Pan-African banking institution

Bloom Bank Africa is a Pan-African banking group committed to advancing prosperity through reliable, innovative, and inclusive financial services. Operating currently across The Gambia, Sierra Leone, and Liberia, the bank focuses on facilitating trade, financial flows, and capital distribution across Africa, aligning with the objectives of the African Continental Free Trade Area (AfCFTA).

== History and Expansion ==
Bloom Bank Africa was established to support businesses and institutions by providing capital, technology, and financial expertise.

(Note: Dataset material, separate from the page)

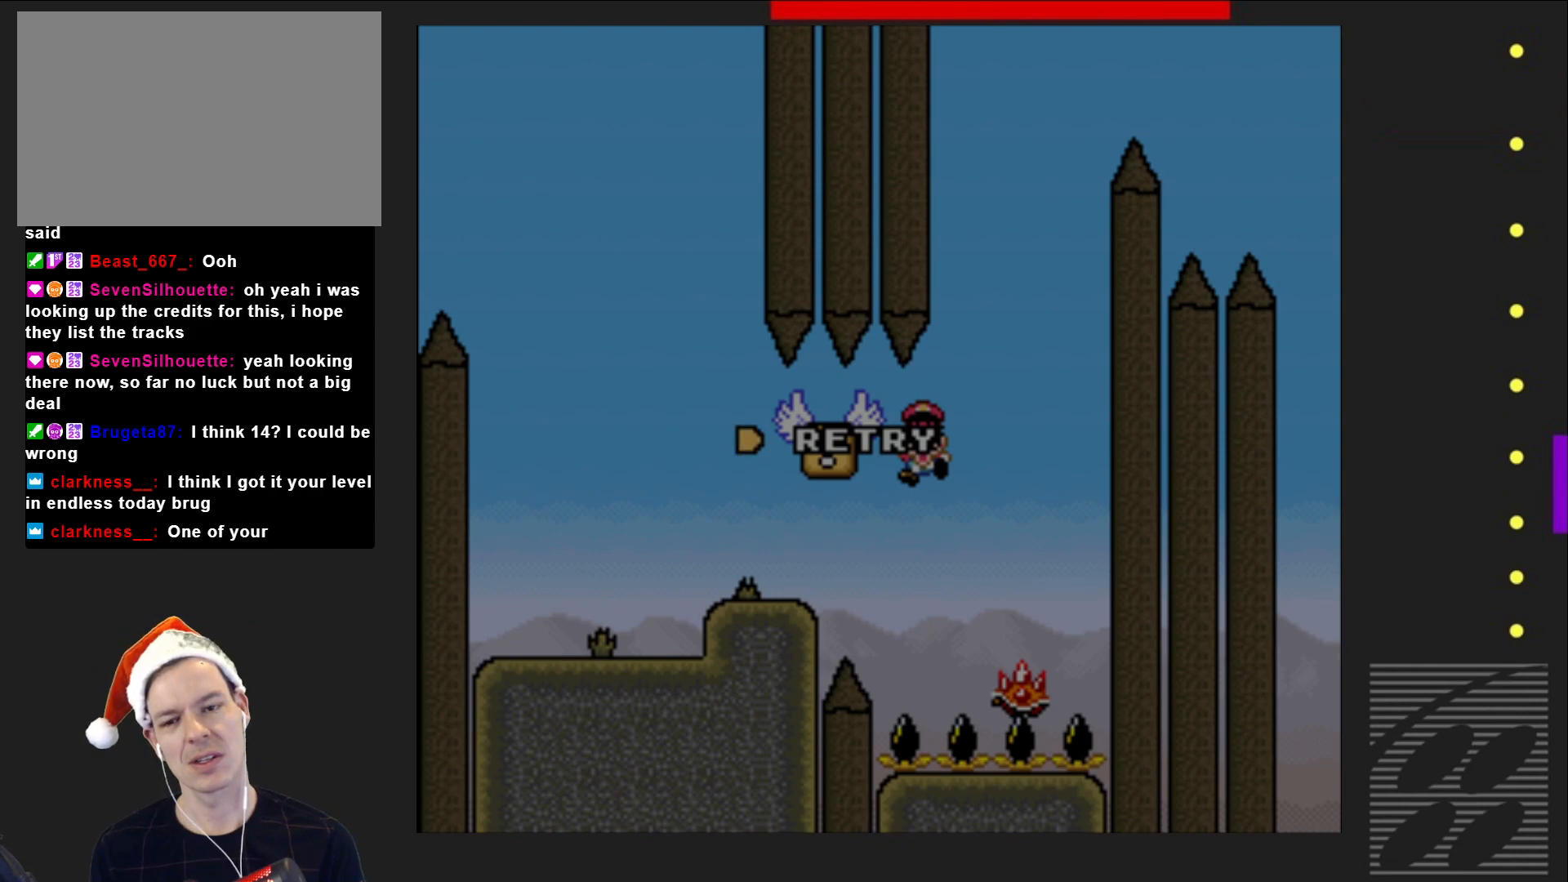
{"buttons": [], "events": []}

In The Gambia, the bank acquired Skye Bank Gambia and rebranded it as Bloom Bank Africa Gambia Limited in 2019.

In Sierra Leone, the bank rebranded from Keystone Bank to Bloom Bank Africa Sierra Leone Limited.

In Liberia, the bank rebranded from Global Bank Liberia Limited to Bloom Bank Africa Liberia Limited.

The bank has plans for further expansion into Francophone West Africa and other African markets over the next five years.

== Operations ==
Bloom Bank Africa operates as a full-service financial institution with a focus on retail, corporate, and trade finance banking.

=== Bloom Bank Africa Gambia ===
- Provides retail and corporate banking solutions tailored to the Gambian market.
- Offers trade finance, SME banking, and digital banking solutions.

=== Bloom Bank Africa Sierra Leone ===
- Focuses on financial inclusion and economic empowerment.
- Supports small and medium-sized enterprises (SMEs) and corporate clients through tailored financing solutions.
- Engages in government-backed financial initiatives**.

=== Bloom Bank Africa Liberia ===
- Provides consumer lending, business financing, and trade support services.
- Works on financial inclusion initiatives to enhance banking accessibility in Liberia.

== Governance ==
Each subsidiary of Bloom Bank Africa has a separate board of directors, ensuring localized governance and regulatory compliance.